In illustration of the manner in which the native knowledge of agriculture strikes an honest intelligent observer, it may be mentioned that the first time good Bishop Mackenzie beheld how well the fields of the Manganja were cultivated on the hills, he remarked to Dr. Livingstone, then his fellow-traveller--"When telling the people in England what were my objects in going out to Africa, I stated that, among other things, I meant to teach these people agriculture; but I now see that they know far more about it than I do." This, we take it, was an honest straightforward testimony, and we believe that every unprejudiced witness, who has an opportunity of forming an opinion of Africans who have never been debased by slavery, will rank them very much higher in the scale of intelligence, industry, and manhood, than others who know them only in a state of degradation.

On coming near Chinsamba's two stockades, on the banks of the Lintipe, we were told that the Mazitu had been repulsed there the day before, and we had evidence of the truth of the report of the attack in the sad sight of the bodies of the slain. The Zulus had taken off large numbers of women laden with corn; and, when driven back, had cut off the ears of a male prisoner, as a sort of credential that he had been with the Mazitu, and with grim humour sent him to tell Chinsamba "to take good care of the corn in the stockades, for they meant to return for it in a month or two."

Chinsamba's people were drumming with might and main on our arrival, to express their joy at their deliverance from the Mazitu. The drum is the chief instrument of music among the Manganja, and with it they express both their joy and grief. They excel in beating time. Chinsamba called us into a very large hut, and presented us with a huge basket of beer. The glare of sunlight from which we had come enabled him, in diplomatic fashion, to have a good view of us before our eyes became enough accustomed to the dark inside to see him. He has a Jewish cast of countenance, or rather the ancient Assyrian face, as seen in the monuments brought to the British Museum by Mr. Layard. This form of face is very common in this country, and leads to the belief that the true type of the negro is not that met on the West Coast, from which most people have derived their ideas of the African.

Chinsamba had many Abisa or Babisa in his stockade, and it was chiefly by the help of their muskets that he had repulsed the Mazitu: these Babisa are great travellers and traders.

We liked Chinsamba very well, and found that he was decidedly opposed to our risking our lives by going further to the N.W. The Mazitu were believed to occupy all the hills in that direction, so we spent the 4th of September with him.

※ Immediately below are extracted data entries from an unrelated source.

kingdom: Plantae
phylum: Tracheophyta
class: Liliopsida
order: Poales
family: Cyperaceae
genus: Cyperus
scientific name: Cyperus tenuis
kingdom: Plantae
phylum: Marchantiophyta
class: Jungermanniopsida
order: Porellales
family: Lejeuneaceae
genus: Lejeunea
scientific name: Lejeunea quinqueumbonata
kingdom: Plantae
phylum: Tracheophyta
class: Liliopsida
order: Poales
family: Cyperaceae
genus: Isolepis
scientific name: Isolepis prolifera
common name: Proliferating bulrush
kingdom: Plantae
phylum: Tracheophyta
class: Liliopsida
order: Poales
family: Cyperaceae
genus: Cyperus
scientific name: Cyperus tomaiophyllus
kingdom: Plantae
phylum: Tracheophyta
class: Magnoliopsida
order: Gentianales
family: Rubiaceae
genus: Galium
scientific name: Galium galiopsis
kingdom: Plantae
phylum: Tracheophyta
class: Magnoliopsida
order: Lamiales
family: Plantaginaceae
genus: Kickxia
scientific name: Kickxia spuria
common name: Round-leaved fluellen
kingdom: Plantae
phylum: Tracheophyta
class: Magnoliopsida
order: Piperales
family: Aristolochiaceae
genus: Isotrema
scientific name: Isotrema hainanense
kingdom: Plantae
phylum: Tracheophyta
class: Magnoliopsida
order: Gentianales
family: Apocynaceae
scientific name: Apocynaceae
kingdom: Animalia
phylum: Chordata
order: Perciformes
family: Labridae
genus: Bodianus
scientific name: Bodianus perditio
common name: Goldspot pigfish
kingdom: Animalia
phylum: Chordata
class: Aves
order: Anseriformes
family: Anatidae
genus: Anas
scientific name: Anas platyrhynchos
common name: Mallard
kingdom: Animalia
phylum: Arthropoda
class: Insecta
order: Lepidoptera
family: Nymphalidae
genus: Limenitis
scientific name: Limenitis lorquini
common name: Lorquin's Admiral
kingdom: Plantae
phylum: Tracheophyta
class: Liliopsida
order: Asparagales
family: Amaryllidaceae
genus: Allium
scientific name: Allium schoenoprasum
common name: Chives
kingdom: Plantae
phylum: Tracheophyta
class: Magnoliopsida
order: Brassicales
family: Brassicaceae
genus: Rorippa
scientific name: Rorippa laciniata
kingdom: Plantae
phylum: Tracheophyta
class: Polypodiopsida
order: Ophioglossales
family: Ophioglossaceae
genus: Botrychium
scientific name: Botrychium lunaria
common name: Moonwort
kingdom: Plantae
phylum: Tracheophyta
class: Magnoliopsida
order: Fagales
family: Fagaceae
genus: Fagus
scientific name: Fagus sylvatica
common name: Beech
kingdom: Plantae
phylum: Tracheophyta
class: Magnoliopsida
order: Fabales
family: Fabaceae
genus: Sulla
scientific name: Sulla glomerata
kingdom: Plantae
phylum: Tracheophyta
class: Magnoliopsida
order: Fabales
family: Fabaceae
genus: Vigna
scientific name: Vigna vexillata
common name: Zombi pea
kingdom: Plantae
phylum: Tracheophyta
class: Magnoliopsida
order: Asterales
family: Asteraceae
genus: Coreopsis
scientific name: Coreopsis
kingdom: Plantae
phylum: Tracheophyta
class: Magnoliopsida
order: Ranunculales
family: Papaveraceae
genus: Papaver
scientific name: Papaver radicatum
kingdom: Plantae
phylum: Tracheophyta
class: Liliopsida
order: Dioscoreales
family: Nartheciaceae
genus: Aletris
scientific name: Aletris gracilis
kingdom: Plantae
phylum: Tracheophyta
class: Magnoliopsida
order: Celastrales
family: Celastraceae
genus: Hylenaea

It is rather a minute thing to mention, and it will only be understood by those who have children of their own, but the cries of the little ones, in their infant sorrows, are the same in tone, at different ages, here as all over the world. We have been perpetually reminded of home and family by the wailings which were once familiar to parental ears and heart, and felt thankful that to the sorrows of childhood our children would never have superadded the heartrending woes of the slave-trade.

Taking Chinsamba's advice to avoid the Mazitu in their marauding, we started on the 5th September away to the N.E., and passed mile after mile of native cornfields, with an occasional cotton-patch.

After a long march, we passed over a waterless plain about N.N.W. of the hills of Tsenga to a village on the Lake, and thence up its shores to Chitanda. The banks of the Lake were now crowded with fugitives, who had collected there for the poor protection which the reeds afforded. For miles along the water's edge was one continuous village of temporary huts. The people had brought a little corn with them; but they said, "What shall we eat when that is done? When we plant corn, the wild beasts (Zinyama, as they call the Mazitu) come and take it. When we plant cassava, they do the same. How are we to live?" A poor blind woman, thinking we were Mazitu, rushed off in front of us with outspread arms, lifting the feet high, in the manner peculiar to those who have lost their sight, and jumped into the reeds of a stream for safety.